Supplied text:
---+---

Barb, I honestly do not know a MH who hasn't done all of the above. I would recommend running some retriever Master tests yourself before passing such judgment. If a retriever MH isn't good enough to gauge the hunting value of a golden retriever, what standardized test is?


----------



## Loisiana

The field breeders I know do care about structure and looks. They try to breed dogs that meet the standard. They don't really care if the dog could be successful in the show ring, but they are striving to breed "golden retrievers" that for the most part could pass a CCA.

These are hunt test people though, I don't really know field trial people.


----------



## flatcoated

MillionsofPeaches said:


> Claudia, no, I Mean in the looks category. I truly like the looks of both types. I can't choose!
> And as far as temperament it goes the same, I like the high strung ones as well as the mellower types. I talk to George about this all the time



Oops, not Claudia, don't want to confuse anyone (assuming you were actually referencing my post).

Totally understand the appeal of both types. I was just trying to point out that promotion of dual purpose dogs is something worth pursuing and celebrating. A superbly constructed field dog with enough type to excel in the breed ring has something of great value to contribute in both directions.


----------



## hollyk

solinvictus said:


> Golden Retriever Club of America (GRCA) HISTORY: GRCA National Specialty Winners This is a list with the names up to 2007
> 
> GRCA-SPECIALTY:GRCA National Specialty Winners:1950 This one has pictures of some of the winners for show.


I didn't realize that was on the GRCA website. Thanks!


----------



## Claudia M

flatcoated said:


> Oops, not Claudia, don't want to confuse anyone (assuming you were actually referencing my post).
> 
> Totally understand the appeal of both types. I was just trying to point out that promotion of dual purpose dogs is something worth pursuing and celebrating. A superbly constructed field dog with enough type to excel in the breed ring has something of great value to contribute in both directions.

---+---

Entries provided:
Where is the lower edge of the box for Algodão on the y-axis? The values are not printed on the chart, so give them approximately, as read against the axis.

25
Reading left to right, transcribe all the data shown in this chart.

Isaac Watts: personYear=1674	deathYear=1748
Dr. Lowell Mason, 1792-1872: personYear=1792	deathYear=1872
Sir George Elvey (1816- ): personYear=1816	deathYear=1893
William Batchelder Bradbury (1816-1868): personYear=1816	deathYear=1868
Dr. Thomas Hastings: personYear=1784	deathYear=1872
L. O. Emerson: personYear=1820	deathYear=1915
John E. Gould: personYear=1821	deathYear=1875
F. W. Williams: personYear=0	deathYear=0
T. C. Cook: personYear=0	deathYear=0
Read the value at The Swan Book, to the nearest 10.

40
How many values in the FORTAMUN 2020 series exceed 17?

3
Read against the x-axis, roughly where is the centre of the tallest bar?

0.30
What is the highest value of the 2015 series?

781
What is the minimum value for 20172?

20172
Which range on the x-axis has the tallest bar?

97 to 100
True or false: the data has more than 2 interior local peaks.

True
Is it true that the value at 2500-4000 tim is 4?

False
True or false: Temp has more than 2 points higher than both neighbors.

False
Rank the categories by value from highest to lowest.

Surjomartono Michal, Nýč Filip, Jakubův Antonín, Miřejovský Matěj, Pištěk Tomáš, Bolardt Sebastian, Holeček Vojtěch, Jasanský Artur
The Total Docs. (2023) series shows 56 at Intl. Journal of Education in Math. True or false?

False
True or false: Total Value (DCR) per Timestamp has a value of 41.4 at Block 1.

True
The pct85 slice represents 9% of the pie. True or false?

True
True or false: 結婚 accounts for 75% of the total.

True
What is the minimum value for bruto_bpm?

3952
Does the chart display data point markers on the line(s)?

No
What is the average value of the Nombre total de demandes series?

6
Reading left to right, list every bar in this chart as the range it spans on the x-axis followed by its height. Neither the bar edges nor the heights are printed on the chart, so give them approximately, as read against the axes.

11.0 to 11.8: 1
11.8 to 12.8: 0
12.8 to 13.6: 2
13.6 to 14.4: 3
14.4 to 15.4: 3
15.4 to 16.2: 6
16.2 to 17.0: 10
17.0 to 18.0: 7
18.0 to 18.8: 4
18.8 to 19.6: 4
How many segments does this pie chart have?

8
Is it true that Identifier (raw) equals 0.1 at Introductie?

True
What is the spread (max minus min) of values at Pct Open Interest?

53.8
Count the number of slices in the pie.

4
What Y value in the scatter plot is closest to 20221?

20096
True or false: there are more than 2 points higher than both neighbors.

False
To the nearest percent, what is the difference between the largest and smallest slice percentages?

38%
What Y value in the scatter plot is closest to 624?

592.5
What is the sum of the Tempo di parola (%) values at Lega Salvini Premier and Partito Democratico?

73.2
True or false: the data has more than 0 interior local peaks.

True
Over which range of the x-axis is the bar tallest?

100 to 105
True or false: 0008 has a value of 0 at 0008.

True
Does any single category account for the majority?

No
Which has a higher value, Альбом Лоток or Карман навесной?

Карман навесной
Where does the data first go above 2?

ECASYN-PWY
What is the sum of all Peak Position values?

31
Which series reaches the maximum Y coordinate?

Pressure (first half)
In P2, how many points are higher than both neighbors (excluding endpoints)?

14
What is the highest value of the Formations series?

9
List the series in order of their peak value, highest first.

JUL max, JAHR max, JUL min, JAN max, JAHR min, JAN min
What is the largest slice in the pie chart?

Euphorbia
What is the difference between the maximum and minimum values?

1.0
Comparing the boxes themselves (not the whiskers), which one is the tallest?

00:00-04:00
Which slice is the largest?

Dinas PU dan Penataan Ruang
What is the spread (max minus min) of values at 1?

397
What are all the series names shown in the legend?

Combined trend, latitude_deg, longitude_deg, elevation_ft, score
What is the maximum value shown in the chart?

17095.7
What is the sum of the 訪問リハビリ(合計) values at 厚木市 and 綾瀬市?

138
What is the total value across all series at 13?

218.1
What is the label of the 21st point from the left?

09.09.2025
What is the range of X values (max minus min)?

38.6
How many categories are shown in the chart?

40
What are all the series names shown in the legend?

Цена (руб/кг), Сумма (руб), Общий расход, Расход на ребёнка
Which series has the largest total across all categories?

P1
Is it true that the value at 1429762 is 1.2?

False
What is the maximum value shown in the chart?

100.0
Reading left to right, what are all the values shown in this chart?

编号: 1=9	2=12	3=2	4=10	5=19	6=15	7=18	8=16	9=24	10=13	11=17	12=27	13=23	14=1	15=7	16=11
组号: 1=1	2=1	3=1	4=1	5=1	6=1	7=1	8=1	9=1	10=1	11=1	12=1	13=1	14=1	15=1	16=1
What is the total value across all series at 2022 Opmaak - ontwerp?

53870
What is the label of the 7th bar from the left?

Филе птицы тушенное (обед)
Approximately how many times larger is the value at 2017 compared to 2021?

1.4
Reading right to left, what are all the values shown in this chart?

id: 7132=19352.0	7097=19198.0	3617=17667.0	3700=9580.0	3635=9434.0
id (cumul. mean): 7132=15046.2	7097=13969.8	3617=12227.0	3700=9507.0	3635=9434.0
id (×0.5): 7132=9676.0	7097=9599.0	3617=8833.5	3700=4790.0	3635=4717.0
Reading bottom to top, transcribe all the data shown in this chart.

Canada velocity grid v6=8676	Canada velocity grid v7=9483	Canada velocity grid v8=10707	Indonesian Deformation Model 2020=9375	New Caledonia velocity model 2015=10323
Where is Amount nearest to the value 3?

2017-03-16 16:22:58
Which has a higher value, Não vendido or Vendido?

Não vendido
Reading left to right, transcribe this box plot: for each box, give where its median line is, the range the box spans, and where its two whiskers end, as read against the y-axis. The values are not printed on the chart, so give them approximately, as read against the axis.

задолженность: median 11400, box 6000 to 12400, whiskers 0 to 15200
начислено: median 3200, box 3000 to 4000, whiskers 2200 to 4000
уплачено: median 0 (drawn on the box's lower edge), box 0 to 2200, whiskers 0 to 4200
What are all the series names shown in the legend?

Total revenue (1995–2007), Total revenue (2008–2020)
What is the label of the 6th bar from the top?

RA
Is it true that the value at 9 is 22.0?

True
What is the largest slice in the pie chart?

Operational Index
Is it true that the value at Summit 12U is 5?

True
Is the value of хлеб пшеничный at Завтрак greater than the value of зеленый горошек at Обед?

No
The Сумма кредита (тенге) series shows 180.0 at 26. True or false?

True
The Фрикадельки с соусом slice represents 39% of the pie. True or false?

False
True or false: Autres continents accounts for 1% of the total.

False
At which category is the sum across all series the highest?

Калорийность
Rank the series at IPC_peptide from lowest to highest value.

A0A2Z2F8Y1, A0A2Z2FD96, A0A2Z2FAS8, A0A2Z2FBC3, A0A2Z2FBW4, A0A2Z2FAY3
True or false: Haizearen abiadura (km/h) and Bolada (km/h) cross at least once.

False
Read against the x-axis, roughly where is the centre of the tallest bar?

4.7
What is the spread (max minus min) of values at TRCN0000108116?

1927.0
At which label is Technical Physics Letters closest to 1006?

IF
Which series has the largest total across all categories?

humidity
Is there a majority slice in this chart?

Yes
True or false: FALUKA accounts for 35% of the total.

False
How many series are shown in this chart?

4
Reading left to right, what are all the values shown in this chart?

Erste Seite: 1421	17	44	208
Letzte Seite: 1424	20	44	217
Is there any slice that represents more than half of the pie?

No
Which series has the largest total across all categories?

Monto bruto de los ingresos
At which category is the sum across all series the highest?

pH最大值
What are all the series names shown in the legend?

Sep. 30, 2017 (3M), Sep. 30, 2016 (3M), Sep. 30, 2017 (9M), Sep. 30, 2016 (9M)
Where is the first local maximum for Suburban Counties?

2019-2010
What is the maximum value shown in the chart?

---+---

Retype the stretch of the golden retriever forum thread from "The field breeders" through "pass a CCA.".

Solved exercise:
The field breeders I know do care about structure and looks. They try to breed dogs that meet the standard. They don't really care if the dog could be successful in the show ring, but they are striving to breed "golden retrievers" that for the most part could pass a CCA.